EL GRITO

2005

by Dylcia Pagan

 

While thousands of Puerto Ricans on the island/ nation of Puerto Rico were commemorating el Grito de Lares, our national day of revolutionary struggle against Spanish colonialism, and were listening to the annual message of our Comandante Filiberto Ojeda Rios, the feds chose to begin their attack on his home.  This was not a routine arrest of a “criminal”.   On the contrary, it was a planned military assassination of one of our most important leaders in the struggle for Puerto Rican independence.


Puerto Ricans from all walks of life recognized and protested against the cowardly and inhumane act of the feds who held his hometown of Hormigueros under federal seizure for 36 hours, did not allow Filiberto to meet with a legal negotiator, the press or his family, and instead shot more than 100 bullets at him and then allowed him to bleed to death.


But Comandante Filiberto was our Puerto Rican Che Guevara who also died as the combatant that he always was: with his combat boots and fatigues on, battling the enemy until the very end.


Filiberto was the leader of Los Macheteros del Ejercito Popular Boricua, who with his wife Beatrice had been in clandestinity for fifteen years.  His trajectory of armed struggle for the liberation of our nation Puerto Rico has a long history spanning several decades.


Filiberto’s funeral is said to have been the most attended in Puerto Rican history.
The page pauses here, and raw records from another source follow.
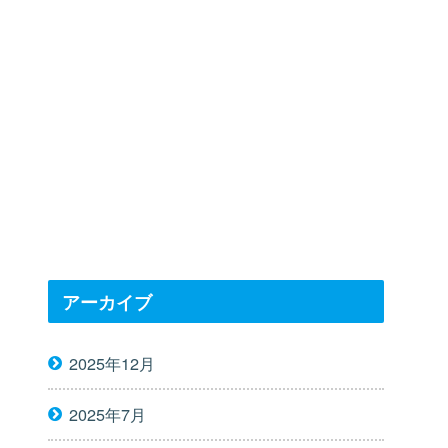
アーカイブ
2025年12月
2025年7月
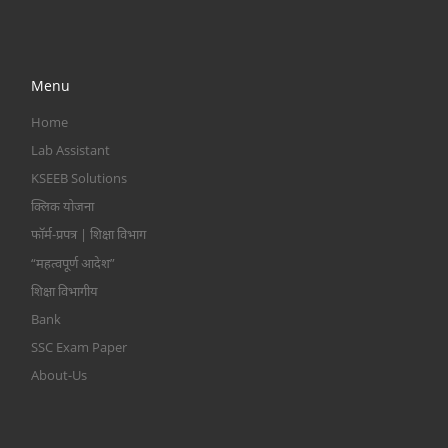
Menu
Home
Lab Assistant
KSEEB Solutions
क्लिक योजना
फॉर्म-प्रपत्र | शिक्षा विभाग
“महत्वपूर्ण आदेश”
शिक्षा विभागीय
Bank
SSC Exam Paper
About-Us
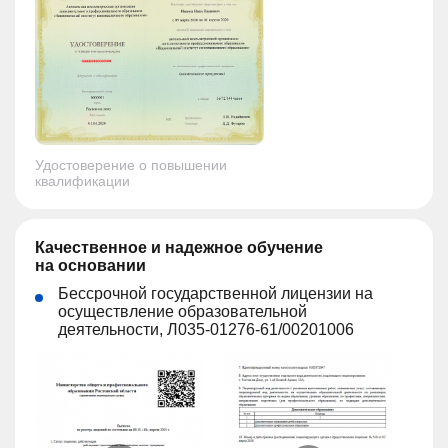
Удостоверение о повышении
квалификации
Качественное и надежное обучение
на основании
Бессрочной государственной лицензии на
осуществление образовательной
деятельности, Л035-01276-61/00201006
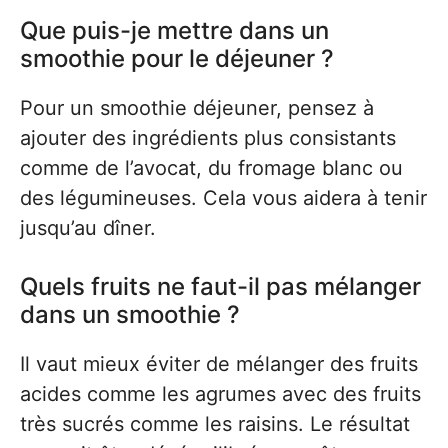
Que puis-je mettre dans un
smoothie pour le déjeuner ?
Pour un smoothie déjeuner, pensez à
ajouter des ingrédients plus consistants
comme de l’avocat, du fromage blanc ou
des légumineuses. Cela vous aidera à tenir
jusqu’au dîner.
Quels fruits ne faut-il pas mélanger
dans un smoothie ?
Il vaut mieux éviter de mélanger des fruits
acides comme les agrumes avec des fruits
très sucrés comme les raisins. Le résultat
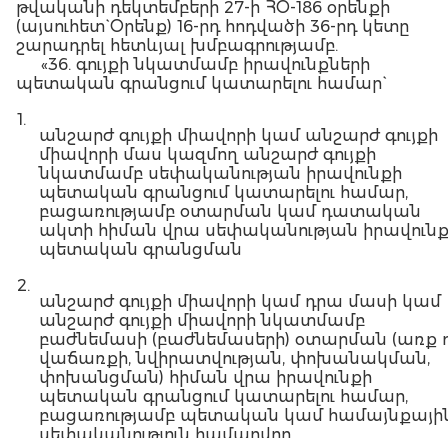
թվականի դեկտեմբերի 27-ի ՀՕ-186 օրենքի
(այսուհետ` Օրենք) 16-րդ հոդվածի 36-րդ կետը
շարադրել հետևյալ խմբագրությամբ.
«36. գույքի նկատմամբ իրավունքների
պետական գրանցում կատարելու համար`
1.
անշարժ գույքի միավորի կամ անշարժ գույքի
միավորի մաս կազմող անշարժ գույքի
նկատմամբ սեփականության իրավունքի
պետական գրանցում կատարելու համար,
բացառությամբ օտարման կամ դատական
ակտի հիման վրա սեփականության իրավունք
պետական գրանցման
2.
անշարժ գույքի միավորի կամ դրա մասի կամ
անշարժ գույքի միավորի նկատմամբ
բաժնեմասի (բաժնեմասերի) օտարման (առք ո
վաճառքի, նվիրատվության, փոխանակման,
փոխանցման) հիման վրա իրավունքի
պետական գրանցում կատարելու համար,
բացառությամբ պետական կամ համայնքայի
սեփականություն համարվող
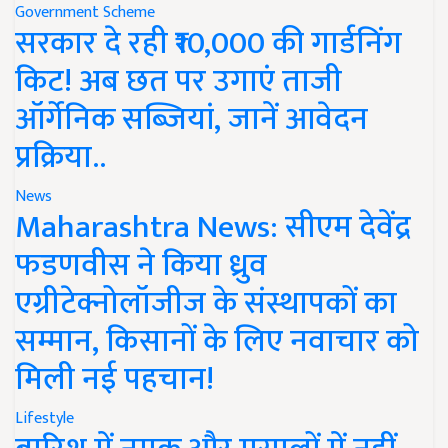
Government Scheme
सरकार दे रही ₹10,000 की गार्डनिंग
किट! अब छत पर उगाएं ताजी
ऑर्गेनिक सब्जियां, जानें आवेदन
प्रक्रिया..
News
Maharashtra News: सीएम देवेंद्र
फडणवीस ने किया ध्रुव
एग्रीटेक्नोलॉजीज के संस्थापकों का
सम्मान, किसानों के लिए नवाचार को
मिली नई पहचान!
Lifestyle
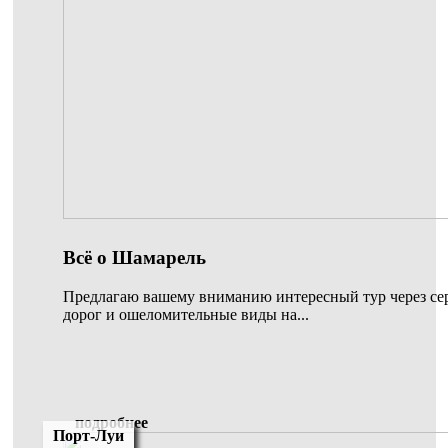
Всё о Шамарель
Предлагаю вашему вниманию интересный тур через с
дорог и ошеломительные виды на...
подробнее
Порт-Луи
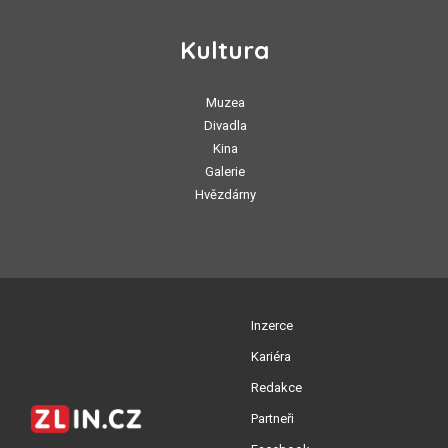
Kultura
Muzea
Divadla
Kina
Galerie
Hvězdárny
Inzerce
Kariéra
Redakce
Partneři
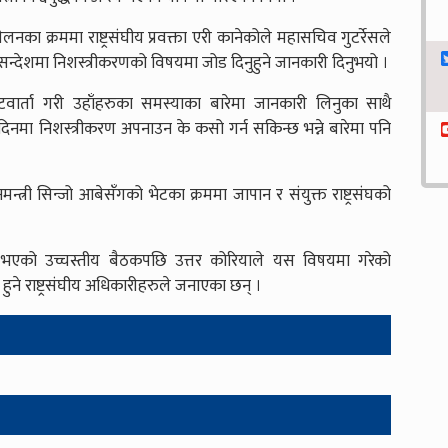
लनका क्रममा राष्ट्रसंघीय प्रवक्ता एरी कानेकोले महासचिव गुटर्रेसले
े सन्देशमा निशस्त्रीकरणको विषयमा जोड दिनुहुने जानकारी दिनुभयो ।
ार्ता गरी उहाँहरुका समस्याका बारेमा जानकारी लिनुका साथै
मा निशस्त्रीकरण अपनाउन के कसो गर्न सकिन्छ भन्ने बारेमा पनि
न्त्री सिन्जो आबेसँगको भेटका क्रममा जापान र संयुक्त राष्ट्रसंघको
र भएको उच्चस्तीय बैठकपछि उत्तर कोरियाले यस विषयमा गरेको
हुने राष्ट्रसंघीय अधिकारीहरुले जनाएका छन् ।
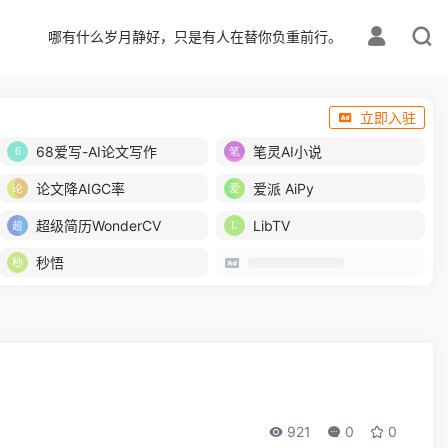
哪有什么岁月静好，只是有人在替你负重前行。
立即入驻
68爱写-AI论文写作
笔灵AI小说
论文降AIGC率
爱派 AiPy
超级简历WonderCV
LibTV
秒悟
921
0
0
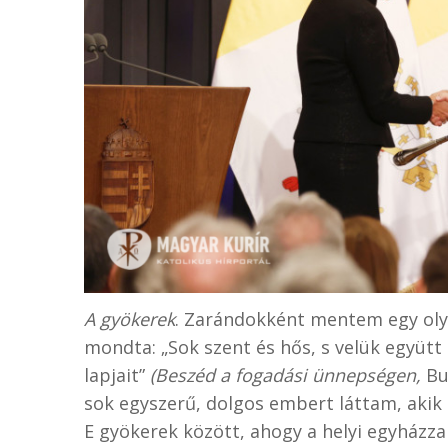
A gyökerek
. Zarándokként mentem egy olya
mondta: „Sok szent és hős, s velük együt
lapjait”
(Beszéd a fogadási ünnepségen,
Bud
sok egyszerű, dolgos embert láttam, akik 
E gyökerek között, ahogy a helyi egyházzal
There were thousands of children, senior citizens and workers of all walks of life standing along the highway with clenched fists and hands by their hearts chanting “¡Filiberto Vive!”, and every crossway was filled with people holding placards that stated clearly: “¡FBI Asesino!”. The funeral itself was transformed by our people into a massive act of Puerto Rican resistance. Every inch of the cemetery and the streets surrounding it were filled with supporters, Puerto Rican flags and the continuous chanting of: “¡Todo Boricua Machetero!”. There was no sense of fear, no reneging on Filiberto’s promise of a free and sovereign Puerto Rico.


What has also transpired is a profound solidarity from nations such as Cuba, Venezuela, Chile, Nicaragua, and the Native American and Black Liberation movements in the united states. Comandante Filiberto Ojeda Rios now lives in the soul and spirit of all those who struggle for freedom.


If the u.s. government thought even for a moment that their cowardly assassination of Comandante Filiberto Ojeda Rios would weaken our struggle for national liberation, they were wrong. The Puerto Rican people now more than ever recognize that in 1868 El Grito de Lares represented the foremost revolutionary act against Spanish colonialism and today, in 2005, El Grito de Lares represents our cry to end u.s. colonial rule over our nation, Puerto Rico.


¡Viva Puerto Rico Libre y Soberana!

¡Filiberto Vive!


NOTE: Dylcia Pagan is a heroine of the Puerto Rican people.  She has made incredible sacrifices in her life to free her country.  She was forced to give up her one and only son to be raised by strangers before being arrested and sentenced to 55 years in u.s. prisons.  She served 20 years as a Puerto Rican prisoner of war and political prisoner. She was released by President Clinton in 1999 along with 10 other Puerto Rican prisoners of war and political prisoners through the efforts of the Puerto Rican people and others working in solidarity. She has returned to her homeland where she and her son continues to struggle for the independence of Puerto Rico.